Des études sur des femmes enceintes ou des patients ayant subi une reconstruction mammaire ont montré que des changements importants dans la fonction des muscles abdominaux n’entraînent pas nécessairement de douleurs lombaires.
3. Le renforcement n’est pas la solution miracle
Bien que le renforcement musculaire puisse avoir des effets bénéfiques, il n’a pas été démontré qu’il réduise spécifiquement les douleurs lombaires ou prévienne les blessures. Les études comparant les exercices de gainage à d’autres formes d’exercices montrent des résultats similaires.
4. L’illusion du contrôle moteur isolé
L’idée qu’on puisse activer de manière isolée certains muscles du gainage est une illusion. Le contrôle moteur du tronc implique de nombreux muscles agissant de manière coordonnée.
Tenter d’isoler un muscle spécifique va à l’encontre des principes naturels de contrôle moteur.
5. Le timing d’activation : un faux problème ?
Les différences de timing d’activation observées chez les patients lombalgiques sont de l’ordre de quelques millisecondes. Il est peu probable que ces infimes variations aient un impact significatif sur la stabilité, et encore moins qu’elles puissent être corrigées par des exercices conscients.
Implications pour la pratique des kinés
Face à ces constats, comment devrions-nous adapter notre approche en tant que kinésithérapeutes ?
1. Privilégier une approche fonctionnelle
Plutôt que de se focaliser sur des muscles isolés, concentrons-nous sur des mouvements fonctionnels spécifiques au sport pratiqué. Le corps apprend et s’adapte de manière globale aux contraintes qui lui sont imposées.
2. Respecter les principes d’apprentissage moteur
Les exercices de stabilité du core sont souvent en contradiction avec les principes d’apprentissage moteur, notamment le principe de spécificité. Pour améliorer une compétence, il faut la pratiquer dans des conditions proches de la réalité.
3. Éviter la focalisation interne excessive
Encourager les athlètes à se concentrer constamment sur leur gainage pendant l’activité sportive peut nuire à leurs performances. Une focalisation externe sur les objectifs du mouvement est généralement plus efficace.
#####
1. Dans le texte sur le gainage, de quel ordre sont les différences de timing d'activation observées chez les patients lombalgiques ?
2. Quel principe d'apprentissage moteur les exercices de stabilité du core contredisent-ils notamment ?
3. Quel type de focalisation est présenté comme généralement plus efficace ?
Les lignes qui suivent forment un matériau indépendant du texte sur le gainage.
#####
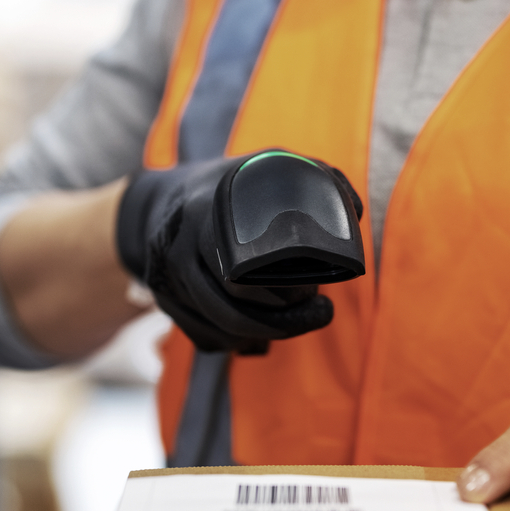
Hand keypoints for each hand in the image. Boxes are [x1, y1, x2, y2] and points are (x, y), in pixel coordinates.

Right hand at [115, 151, 361, 353]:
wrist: (157, 203)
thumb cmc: (227, 188)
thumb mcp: (266, 167)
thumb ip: (313, 179)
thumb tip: (352, 213)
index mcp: (204, 216)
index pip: (240, 276)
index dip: (283, 299)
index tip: (317, 295)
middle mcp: (178, 252)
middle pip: (231, 312)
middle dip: (282, 323)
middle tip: (319, 313)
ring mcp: (167, 282)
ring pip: (219, 332)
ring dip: (263, 336)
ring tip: (296, 322)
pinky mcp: (166, 304)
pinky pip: (204, 338)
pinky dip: (236, 343)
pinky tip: (259, 332)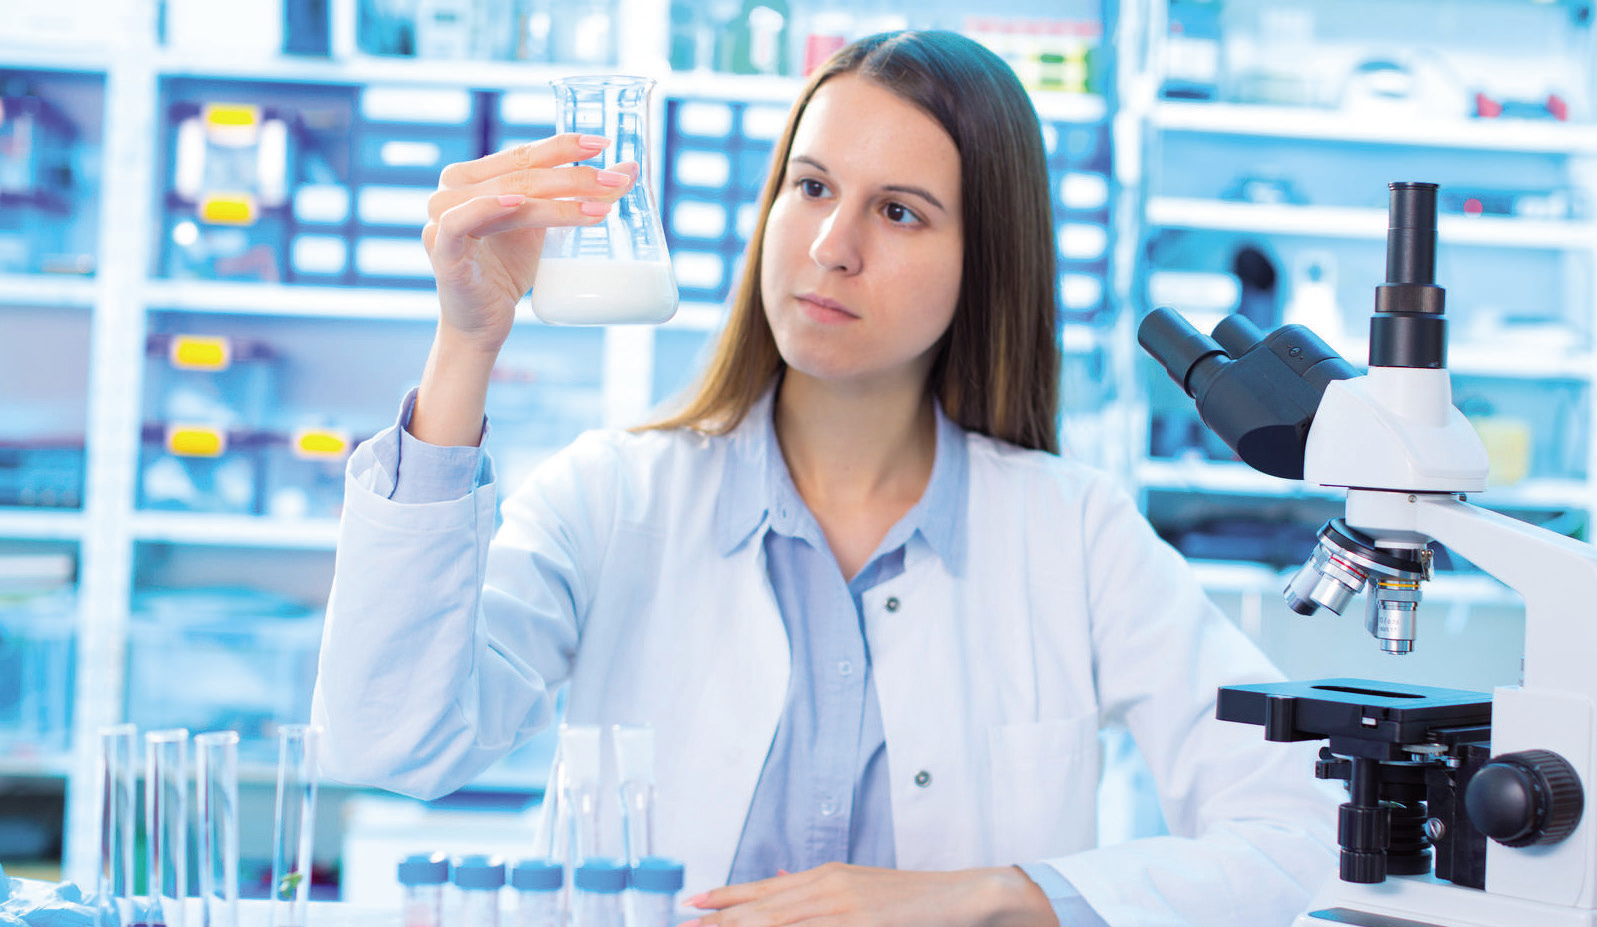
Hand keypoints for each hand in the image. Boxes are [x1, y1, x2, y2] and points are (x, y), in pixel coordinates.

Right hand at [422, 133, 637, 352]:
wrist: (482, 321)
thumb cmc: (509, 269)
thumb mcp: (545, 227)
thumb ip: (576, 196)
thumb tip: (628, 171)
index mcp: (472, 176)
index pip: (523, 155)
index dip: (563, 146)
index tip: (604, 143)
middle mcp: (452, 189)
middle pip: (522, 176)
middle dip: (573, 177)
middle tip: (614, 182)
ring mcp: (442, 217)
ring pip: (507, 198)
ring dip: (557, 202)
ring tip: (600, 207)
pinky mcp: (440, 248)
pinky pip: (463, 221)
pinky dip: (488, 208)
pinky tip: (519, 204)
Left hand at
#####
* _Résultat_
1. De l'ordre de quelques millisecondes.
2. Le principe de spécificité.
3. Une focalisation externe sur les objectifs du mouvement.